In fact, Keating stated he believed the industry was in aggregate net deficit. One reason for this, he suggested, was that the "solutions" offered by the investment banks might have rather pre-empted - and in some cases dwarfed - the actual "problems". Keating explained he knew of one defined benefit trustee who claimed to receive regular calls from the pensions groups of investment banks wanting to come and talk to him about "solutions to his problems" - the irony being that his "problems" just aren't on the scale envisaged by these people.
"I think a lot of the problems are perceived rather than real," stated Keating. Fees have also been mentioned as a sticking point. Structured products don't come cheaply and with fees for synthetic exposure being paid for on top of the management fees for investment in regular hard assets, the costs soon mount up for pension funds.
However, while pension funds may not have beaten down the door to the investment banks as yet, the mood inside the pensions groups remains upbeat - the banks are playing a long term game. Said Hari Achuthan, a US-based director in Credit Suisse's Pension Strategies & Transition Management Group:
"The scenario is no different than transition management, where years ago you had pension funds dealing more with indexers and custodians and now you're seeing pension funds work with the broker/dealer community. We think they're a lot more comfortable with investment banks than they were three or five years ago and this trend is rapidly developing across the plan sponsor cimmunity globally.
"I would say the role of a pensions solutions group is going to become more critical, as there are a lot of dynamic and efficient ways of managing assets and liabilities." Achuthan said pension funds might want to consider opportunities in the credit markets in the future and also pointed to a time when investment banks might become the link enabling the matching of assets between the insurance industry and pension funds.
"I think a few years down the road one could see plan sponsors increasingly managing returns using volatility buckets instead of traditional asset allocation strategies," he said.

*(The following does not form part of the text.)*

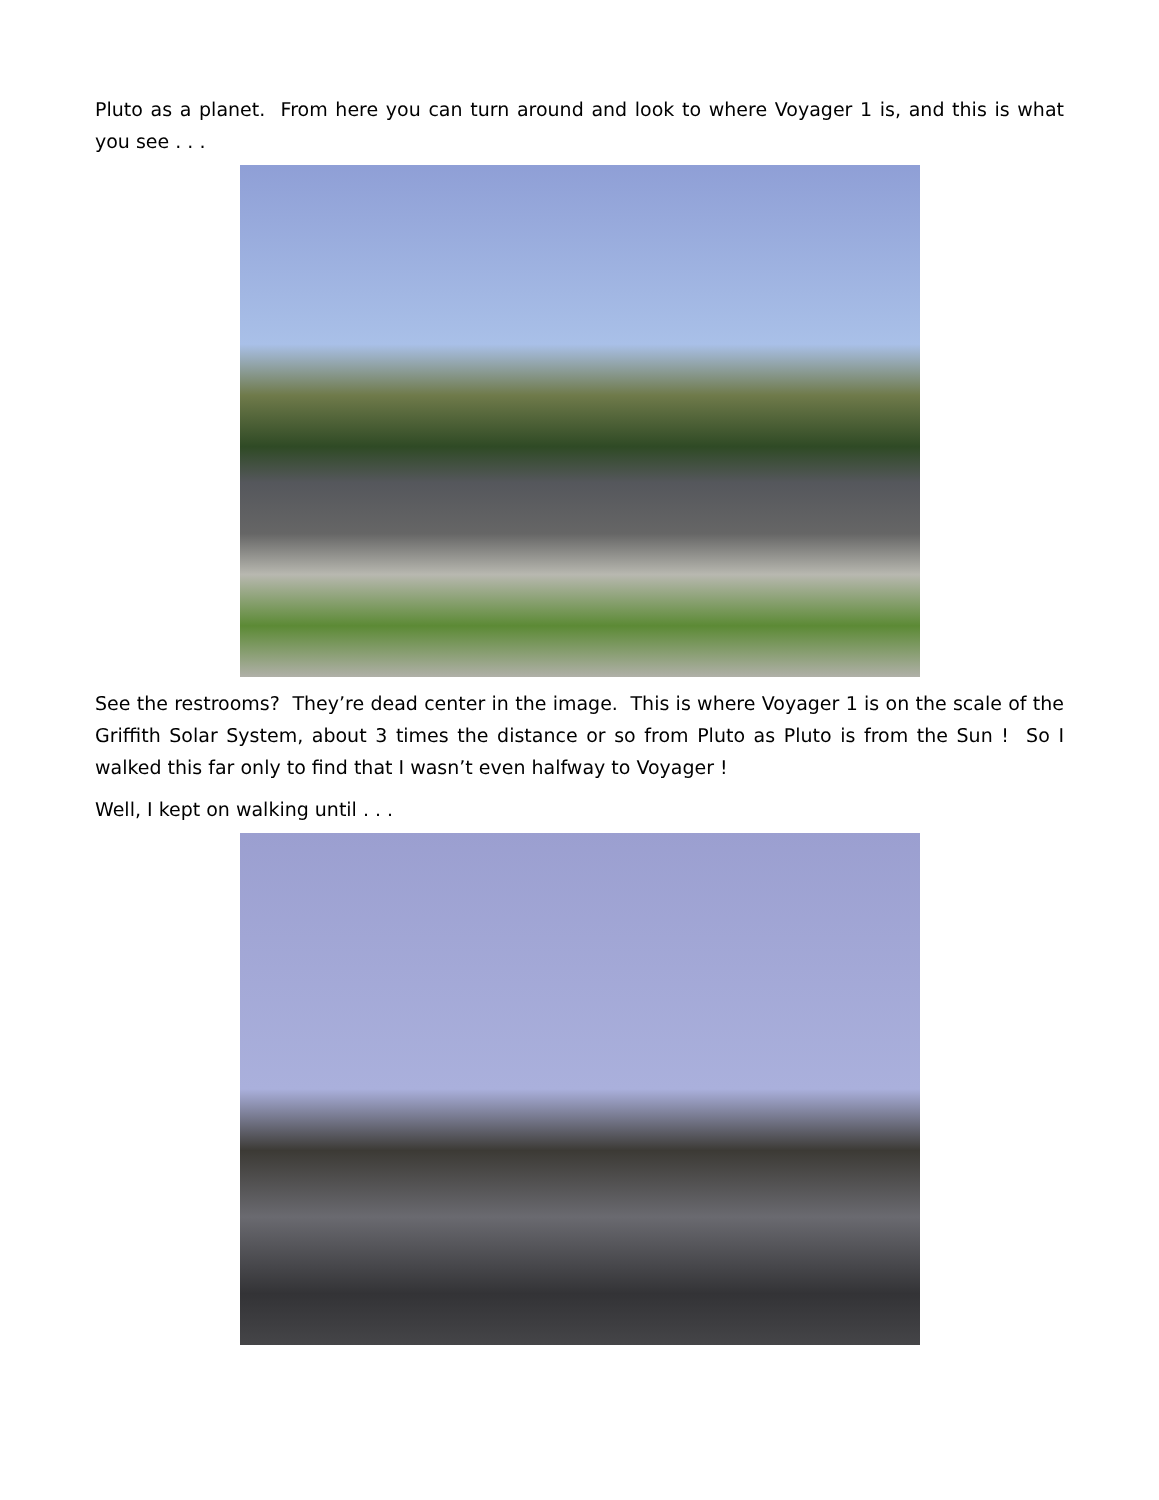Pluto as a planet. From here you can turn around and look to where Voyager 1 is, and this is what you see . . .
See the restrooms? They’re dead center in the image. This is where Voyager 1 is on the scale of the Griffith Solar System, about 3 times the distance or so from Pluto as Pluto is from the Sun ! So I walked this far only to find that I wasn’t even halfway to Voyager !
Well, I kept on walking until . . .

Johnston and Palley of BNP Paribas, some of the newest entrants to the market, are similarly optimistic about their business prospects. "I see bright blue skies out there," said Palley. While they haven't actually seen a trade as yet, they described the reception they have been given by pension funds and consultants alike as "strong" and explained their expectation when setting up the pensions desk was that it would be a year to 18 months before they actually did any business.
"One of the questions we get typically when we go out and talk to prospects is, 'Well, who's done this before?'" said Palley. "Once there is a public mainstream that is doing these kinds of trades - and not just the mega-sized plans that are terribly sophisticated - that barrier's going to get broken down and people are going to be more comfortable with the idea."